Before you do this, please see the limitations below.

`jq`

To run the command, you’ll first need to install jq. On a Mac, you can do this using Homebrew with the following command:

brew install jq

jq is a command-line tool created by Stephen Dolan that processes json data and outputs it as json or a variety of other formats.

The `jq` command

Here is a breakdown of the jq command I put together.

Warning: I am very new to using jq. What follows is almost certainly not best practice.

Piping json data into a CSV

This part of the command is piping the reading-data.json file into jq, processing it according to the instructions (here replaced with ...) and saving it into the highlights.csv file.

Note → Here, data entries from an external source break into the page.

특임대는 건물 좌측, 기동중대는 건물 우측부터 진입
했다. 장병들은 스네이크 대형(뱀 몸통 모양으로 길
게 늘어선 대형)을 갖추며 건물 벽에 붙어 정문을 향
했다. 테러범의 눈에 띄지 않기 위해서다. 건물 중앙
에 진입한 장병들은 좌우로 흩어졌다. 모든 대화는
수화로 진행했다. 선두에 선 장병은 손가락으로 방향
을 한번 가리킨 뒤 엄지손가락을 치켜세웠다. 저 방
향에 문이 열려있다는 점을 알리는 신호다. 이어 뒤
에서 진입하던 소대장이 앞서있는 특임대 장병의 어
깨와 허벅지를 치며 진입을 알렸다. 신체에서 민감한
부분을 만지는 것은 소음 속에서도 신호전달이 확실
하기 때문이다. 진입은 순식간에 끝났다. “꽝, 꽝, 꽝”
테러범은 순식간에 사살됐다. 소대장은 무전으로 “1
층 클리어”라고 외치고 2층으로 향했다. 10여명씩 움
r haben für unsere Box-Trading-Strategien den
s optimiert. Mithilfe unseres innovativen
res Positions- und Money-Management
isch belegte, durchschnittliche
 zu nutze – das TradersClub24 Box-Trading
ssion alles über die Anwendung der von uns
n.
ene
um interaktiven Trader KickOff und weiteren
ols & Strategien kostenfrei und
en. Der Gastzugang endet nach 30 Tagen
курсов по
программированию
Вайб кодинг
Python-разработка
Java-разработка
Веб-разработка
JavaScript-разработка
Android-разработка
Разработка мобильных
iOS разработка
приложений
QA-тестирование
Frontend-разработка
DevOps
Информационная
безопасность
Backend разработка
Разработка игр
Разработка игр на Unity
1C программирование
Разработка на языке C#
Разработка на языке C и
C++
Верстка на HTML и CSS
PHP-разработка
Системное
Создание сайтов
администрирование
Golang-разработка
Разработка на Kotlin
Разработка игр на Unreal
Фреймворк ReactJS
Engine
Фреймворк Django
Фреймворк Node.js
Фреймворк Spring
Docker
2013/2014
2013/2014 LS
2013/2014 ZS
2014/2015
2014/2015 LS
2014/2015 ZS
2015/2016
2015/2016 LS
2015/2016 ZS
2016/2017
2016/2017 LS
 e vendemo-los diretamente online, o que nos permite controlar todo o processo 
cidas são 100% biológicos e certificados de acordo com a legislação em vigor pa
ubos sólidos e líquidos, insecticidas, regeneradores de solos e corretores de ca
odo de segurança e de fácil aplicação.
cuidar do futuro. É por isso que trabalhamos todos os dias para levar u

cat reading-data.json | jq -r ' ... ' > highlights.csv

Setting the CSV column headers

The instructions begin by listing out the CSV column headers as an array: "Highlight", "Title"… etc. This will get piped into the CSV on the first line. These column headers are the ones that Readwise.io describes here.

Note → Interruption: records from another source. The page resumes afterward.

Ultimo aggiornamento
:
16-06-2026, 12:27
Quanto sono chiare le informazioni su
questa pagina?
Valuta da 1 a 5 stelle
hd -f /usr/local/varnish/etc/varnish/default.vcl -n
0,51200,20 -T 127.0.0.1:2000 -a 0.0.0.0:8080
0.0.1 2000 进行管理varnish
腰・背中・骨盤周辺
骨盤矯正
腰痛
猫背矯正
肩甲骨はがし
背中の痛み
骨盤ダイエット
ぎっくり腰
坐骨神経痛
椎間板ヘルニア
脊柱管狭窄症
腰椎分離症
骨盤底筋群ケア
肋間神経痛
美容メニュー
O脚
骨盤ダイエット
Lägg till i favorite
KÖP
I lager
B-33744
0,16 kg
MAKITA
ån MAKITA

' ["Highlight", "Title", "Author", "Note", "Location", "Date"], ... | @csv '

Processing instructions for json

The next part is wrapped in parenthesis and can be thought of as a self-contained function that ingests the reading-data.json file and outputs an array of highlights and their associated metadata.

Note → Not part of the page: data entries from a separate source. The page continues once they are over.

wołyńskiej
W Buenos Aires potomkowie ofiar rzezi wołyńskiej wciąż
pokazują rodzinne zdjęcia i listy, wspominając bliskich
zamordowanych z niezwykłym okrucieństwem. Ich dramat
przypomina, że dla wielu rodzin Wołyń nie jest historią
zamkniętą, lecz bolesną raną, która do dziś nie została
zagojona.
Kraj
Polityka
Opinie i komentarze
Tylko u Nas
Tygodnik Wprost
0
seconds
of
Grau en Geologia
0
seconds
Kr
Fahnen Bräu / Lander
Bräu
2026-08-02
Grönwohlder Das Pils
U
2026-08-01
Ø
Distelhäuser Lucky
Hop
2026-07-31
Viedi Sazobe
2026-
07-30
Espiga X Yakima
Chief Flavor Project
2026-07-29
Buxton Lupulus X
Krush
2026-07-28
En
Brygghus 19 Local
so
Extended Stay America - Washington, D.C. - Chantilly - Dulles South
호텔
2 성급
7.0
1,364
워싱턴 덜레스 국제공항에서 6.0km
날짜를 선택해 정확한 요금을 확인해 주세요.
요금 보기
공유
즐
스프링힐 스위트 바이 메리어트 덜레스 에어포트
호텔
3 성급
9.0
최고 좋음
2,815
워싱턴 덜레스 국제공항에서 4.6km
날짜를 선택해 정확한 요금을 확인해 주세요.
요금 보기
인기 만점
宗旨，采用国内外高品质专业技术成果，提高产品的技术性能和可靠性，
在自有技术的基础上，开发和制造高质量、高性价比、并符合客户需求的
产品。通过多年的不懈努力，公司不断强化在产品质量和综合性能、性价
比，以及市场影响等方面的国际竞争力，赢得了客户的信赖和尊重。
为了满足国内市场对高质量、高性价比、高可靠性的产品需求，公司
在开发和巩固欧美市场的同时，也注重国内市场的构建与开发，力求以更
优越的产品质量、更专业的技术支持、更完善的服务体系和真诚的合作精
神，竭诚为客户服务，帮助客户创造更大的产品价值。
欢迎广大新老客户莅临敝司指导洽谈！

' ( .readings[] | .book.title as $title | .book.author as $author | .highlights[] | {highlight: .content, location: (.position * 100 | round), date: (.highlighted_at | gsub("[TZ]"; " ")), title: $title, author: $author} | [.highlight, .title, .author, .note, .location, .date]) '

Individual jq instructions are separated by a pipe (|) character. jq will “pipe” the output from one instruction to the input of the next in sequence. Below is an annotated version of the above instructions, split at each pipe:

.readings[] 
# For each reading in reading-data.json…

.book.title as $title 
# Set a variable $title as the book’s title

.book.author as $author 
# Set a variable $author as the book’s author

.highlights[]
# For each of the book’s highlights…

{highlight: .content, location: (.position * 100 | round), date: (.highlighted_at | gsub("[TZ]"; " ")), title: $title, author: $author}
# Construct a new json object with the following keys: highlight (the content that was highlighted), location (as a percentage of progress through the book), date (when the highlight was made), title and author  

[.highlight, .title, .author, .note, .location, .date] 
# Construct an array of metadata for each highlight

Limitations

I was unable to export comments from Readmill’s reading-data.json file while also exporting highlights that lacked comments. I am sure it is possible, but I only had a handful of Readmill comments, so I didn’t spend a lot of time trying to make it work.

Gratitude

Thank you to Stephen Dolan for making jq
Thank you to the the Readmill team for making sure your users could export their data in a future-proof format. 7 years after you shut down, I can still make use of my Readmill data.